The AFT leaders and teachers who attended the discussion expressed their concerns in each of those categories and explained to legislators how the education system would continue to be negatively impacted if changes aren’t made.
According to Strawderman, one of the biggest concerns is the low pay that teachers and service personnel in West Virginia receive.
“I think that for education to really, really get better in our state, we’ve got to recruit and retain teachers,” she said. “In order to do that, we’ve got to have attractive pay packages.”
Strawderman said that West Virginia currently ranks 48th in the country when it comes to teacher salaries. As a result, fewer college students are entering education as a field of study, and those who do are leaving the state to begin work in the profession.
It’s not just secondary education that is hurting, though. According to Sue Kelley, a professor at Fairmont State University and AFT member, state appropriation cuts are negatively impacting higher education as well.
“When we cut higher education, you are punishing the students of West Virginia,” she said. “We are making it so that higher education cannot do the job that it intends to do or that it needs to do for our students and our state.”
Delegate Mike Caputo said that he commended teachers and service personnel for remaining dedicated to their professions despite challenges.
“We’ve seen some changes in education and we’ve seen some tough times, but I want to thank you all for what you do because I know you all care about the children,” he said.
Delegate Linda Longstreth said that she will work with her fellow legislators to do everything possible to spark change.

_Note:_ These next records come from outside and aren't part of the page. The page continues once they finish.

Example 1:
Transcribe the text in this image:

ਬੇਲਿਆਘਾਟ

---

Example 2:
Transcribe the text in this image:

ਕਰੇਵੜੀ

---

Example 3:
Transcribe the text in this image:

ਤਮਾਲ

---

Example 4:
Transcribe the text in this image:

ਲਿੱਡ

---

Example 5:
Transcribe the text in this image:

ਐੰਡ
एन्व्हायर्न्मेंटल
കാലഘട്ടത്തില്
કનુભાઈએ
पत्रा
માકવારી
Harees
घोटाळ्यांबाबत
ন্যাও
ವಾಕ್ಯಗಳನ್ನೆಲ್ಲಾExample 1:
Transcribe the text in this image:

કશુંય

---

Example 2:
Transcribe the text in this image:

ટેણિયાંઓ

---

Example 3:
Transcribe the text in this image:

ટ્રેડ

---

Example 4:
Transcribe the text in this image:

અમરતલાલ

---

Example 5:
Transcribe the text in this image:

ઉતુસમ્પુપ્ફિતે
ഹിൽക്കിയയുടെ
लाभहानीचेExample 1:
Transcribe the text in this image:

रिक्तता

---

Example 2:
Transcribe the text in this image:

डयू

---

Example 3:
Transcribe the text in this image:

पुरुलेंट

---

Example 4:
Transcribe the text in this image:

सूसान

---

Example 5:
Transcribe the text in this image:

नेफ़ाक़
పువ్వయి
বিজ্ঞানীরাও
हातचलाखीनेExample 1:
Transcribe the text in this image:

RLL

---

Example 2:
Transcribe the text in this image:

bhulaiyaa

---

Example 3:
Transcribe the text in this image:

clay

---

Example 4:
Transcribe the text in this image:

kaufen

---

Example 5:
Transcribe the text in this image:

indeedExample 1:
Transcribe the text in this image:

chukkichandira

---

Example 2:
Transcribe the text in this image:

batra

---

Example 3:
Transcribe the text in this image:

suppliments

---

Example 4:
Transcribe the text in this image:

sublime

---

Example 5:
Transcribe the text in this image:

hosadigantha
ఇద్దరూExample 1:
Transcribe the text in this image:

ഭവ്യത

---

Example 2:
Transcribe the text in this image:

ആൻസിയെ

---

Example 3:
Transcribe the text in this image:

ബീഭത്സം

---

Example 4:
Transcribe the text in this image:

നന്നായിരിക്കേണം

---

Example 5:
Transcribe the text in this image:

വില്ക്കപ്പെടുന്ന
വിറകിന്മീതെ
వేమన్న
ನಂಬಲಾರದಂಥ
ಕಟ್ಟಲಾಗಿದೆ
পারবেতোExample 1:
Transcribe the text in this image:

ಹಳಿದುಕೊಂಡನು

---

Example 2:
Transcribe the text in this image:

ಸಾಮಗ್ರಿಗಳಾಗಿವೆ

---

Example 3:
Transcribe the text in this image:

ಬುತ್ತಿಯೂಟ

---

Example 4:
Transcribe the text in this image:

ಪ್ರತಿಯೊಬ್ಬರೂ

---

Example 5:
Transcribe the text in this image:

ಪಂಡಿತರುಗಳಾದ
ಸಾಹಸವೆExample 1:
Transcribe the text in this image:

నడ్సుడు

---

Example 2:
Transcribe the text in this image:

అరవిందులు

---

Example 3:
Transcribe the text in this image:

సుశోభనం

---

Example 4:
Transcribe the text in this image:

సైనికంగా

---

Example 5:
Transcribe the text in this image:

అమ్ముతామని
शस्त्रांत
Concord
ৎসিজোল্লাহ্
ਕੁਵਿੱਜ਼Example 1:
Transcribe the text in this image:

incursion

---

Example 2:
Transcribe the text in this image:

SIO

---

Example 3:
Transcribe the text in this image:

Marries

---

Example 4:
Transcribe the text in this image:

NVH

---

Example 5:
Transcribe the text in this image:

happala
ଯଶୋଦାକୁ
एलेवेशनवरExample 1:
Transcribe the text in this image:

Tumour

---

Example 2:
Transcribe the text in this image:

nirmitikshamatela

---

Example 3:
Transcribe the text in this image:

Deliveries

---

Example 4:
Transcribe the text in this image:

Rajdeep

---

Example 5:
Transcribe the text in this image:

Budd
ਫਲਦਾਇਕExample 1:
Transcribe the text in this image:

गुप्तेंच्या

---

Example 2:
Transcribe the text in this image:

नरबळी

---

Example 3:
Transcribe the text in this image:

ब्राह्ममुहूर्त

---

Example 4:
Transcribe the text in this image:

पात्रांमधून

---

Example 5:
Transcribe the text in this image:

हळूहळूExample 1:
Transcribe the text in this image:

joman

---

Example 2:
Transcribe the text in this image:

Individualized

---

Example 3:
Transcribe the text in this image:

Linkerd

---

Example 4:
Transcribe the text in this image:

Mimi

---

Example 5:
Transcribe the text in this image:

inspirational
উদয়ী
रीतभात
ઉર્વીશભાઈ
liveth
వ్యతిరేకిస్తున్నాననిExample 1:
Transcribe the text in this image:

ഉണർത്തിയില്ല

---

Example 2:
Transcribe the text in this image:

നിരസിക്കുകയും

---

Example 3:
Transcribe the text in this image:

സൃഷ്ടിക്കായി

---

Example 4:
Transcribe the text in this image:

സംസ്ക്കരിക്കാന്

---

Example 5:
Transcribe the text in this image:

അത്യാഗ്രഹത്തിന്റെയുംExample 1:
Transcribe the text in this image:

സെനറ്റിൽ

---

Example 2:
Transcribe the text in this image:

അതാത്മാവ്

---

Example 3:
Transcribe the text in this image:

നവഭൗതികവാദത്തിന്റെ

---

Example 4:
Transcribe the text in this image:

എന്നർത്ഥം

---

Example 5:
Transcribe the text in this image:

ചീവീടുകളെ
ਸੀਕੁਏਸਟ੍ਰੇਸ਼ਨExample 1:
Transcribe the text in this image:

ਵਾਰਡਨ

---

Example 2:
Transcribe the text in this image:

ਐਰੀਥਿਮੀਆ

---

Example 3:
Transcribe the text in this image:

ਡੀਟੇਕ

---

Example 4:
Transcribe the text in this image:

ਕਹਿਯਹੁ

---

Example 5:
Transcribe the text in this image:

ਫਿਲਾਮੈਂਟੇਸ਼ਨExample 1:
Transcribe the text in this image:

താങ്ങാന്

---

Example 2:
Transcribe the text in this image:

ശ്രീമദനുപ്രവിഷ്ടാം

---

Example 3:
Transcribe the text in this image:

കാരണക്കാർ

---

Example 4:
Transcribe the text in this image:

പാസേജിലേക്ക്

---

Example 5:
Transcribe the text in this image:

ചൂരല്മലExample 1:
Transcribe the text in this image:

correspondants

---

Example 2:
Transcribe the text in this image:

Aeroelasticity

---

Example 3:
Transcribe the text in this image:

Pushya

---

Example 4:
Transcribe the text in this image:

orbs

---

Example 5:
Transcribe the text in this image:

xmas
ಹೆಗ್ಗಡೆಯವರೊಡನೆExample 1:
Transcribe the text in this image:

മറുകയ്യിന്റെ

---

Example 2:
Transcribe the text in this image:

“We’ll work with you in any way that we can,” she said. “That’s the promise that I can make to you.”
And Brunett said the members of the AFT will continue to keep the lines of communication open when working with the legislators.
“The next step is helping the legislators as they agree on proposed legislation to make some of these things happen,” Brunett said. “We need to help them in the process and to offer solutions to some of the problems that arose over the last 20 years in West Virginia.”
Strawderman said the ultimate goal of the AFT is to create measures and take action that can provide students with the best education possible.
“I think education has been lost in the shuffle,” Strawderman said. “We made a promise to our generations of students to educate them. This whole round table is dedicated to reclaiming the promise and start educating our students the way they should be educated.”